А вот когда дело касалось инквизиции, события развивались следующим образом. Каждый инквизитор курировал определенную территорию – чаще всего, весьма обширную. К примеру, к концу XIII века на весь Лангедок было всего два инквизитора, два – на Прованс и четыре – на остальную часть Франции. У каждого из них была своя штаб-квартира, в которой проводились суды и велись все записи. Обычно для этой цели использовались помещения Доминиканского монастыря, а когда это было невозможно, как, например, в Памьере, для инквизиторского суда выделялась комната в епископском дворце. В Тулузе Святая палата устроила себе штаб-квартиру в доме, подаренном святому Доминику в ранние годы правления Петера Селлы. Дом был расположен недалеко от замка Шато Нарбонэ.[94]
Не стоит удивляться тому, что монахи часто выражали нежелание заниматься делами инквизиции. И не из-за того, что эта работа требовала почти нечеловеческого напряжения и невероятной настороженности, не из-за того, что на инквизитора ложилась громадная ответственность, – все дело было в том, что он оказывался в ненадежной и опасной позиции, согласно папским указам, монах не имел права отказаться от официального назначения. В противном случае он рисковал навлечь на себя недовольство Папы. Францисканская система предполагала, что никто не может возглавлять инквизицию больше пяти лет.[95] У доминиканцев не было подобных ограничений: к примеру, Бернар Гуи был инквизитором Тулузы больше шестнадцати лет.
Приступив к своим обязанностям в Лангедоке, инквизиторы обнаружили, что еретиков там очень много, они сильны и невероятно враждебно настроены. Заботясь о собственной безопасности, они стали вести все свои дела из штаб-квартиры в Тулузе, откуда вызывали к себе еретиков со всего района. Однако в 1237 году Лангедок посетил легат Джон Венский, который выразил недовольство тем, как там велись дела. Он приказал, чтобы в будущем инквизиторы сами ездили по стране, посещали те города, в которых, по донесениям, ересь пустила наиболее глубокие корни, и проводили бы расследования на местах. Результаты этого приказа не заставили себя ждать.
В ночь с 28-е на 29-е мая 1242 года инквизитор Гийом Арно, мирской брат Стефен из Сен-Тибери, были убиты еретиками в замке Авиньонет вместе со своими нотариусами, несколькими клерками, тремя другими мирскими братьями, каноником Тулузским и приором Доминиканского монастыря.
Доминиканцы из Лангедока обратились к Папе Римскому Иннокентию IV, перечислив тому все ужасные препятствия, стоящие у них на пути, сообщив, что лишь некоторые из них привели к страшному кровопролитию. Монахи просили избавить их от опасных обязанностей, возложенных на них Папой. В этой просьбе им отказали. А вскоре инквизиторы Бернар из Ко и Джон из Сен-Пьера были назначены на места несчастных, погибших в Авиньонете. Однако Папа принял во внимание жалобы монахов на подстерегающую их опасность и позволил им вести дела в тех местах, которые они считали наиболее безопасными для себя. Его рекомендации были подтверждены в 1246 году Церковным собором в Нарбонне.
В обычном порядке вещей инквизитор путешествовал по своему району, останавливаясь в различных доминиканских и францисканских монастырях.

Блок данных
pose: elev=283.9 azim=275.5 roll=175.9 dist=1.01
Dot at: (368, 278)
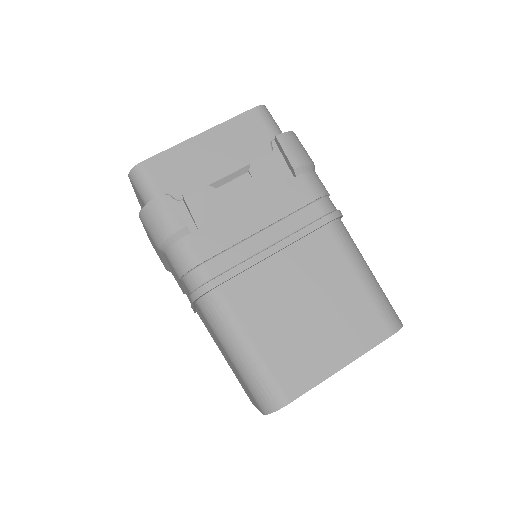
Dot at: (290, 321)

Обязательные задания
(a) Перечислите всех людей, которых текст об инквизиции прямо называет инквизиторами.
(b) Сколько лет, согласно тексту об инквизиции, максимум мог возглавлять инквизицию человек по францисканской системе?

Результаты заданий
(a) Бернар Гуи, Гийом Арно, Бернар из Ко, Джон из Сен-Пьера

(b) Не больше пяти лет.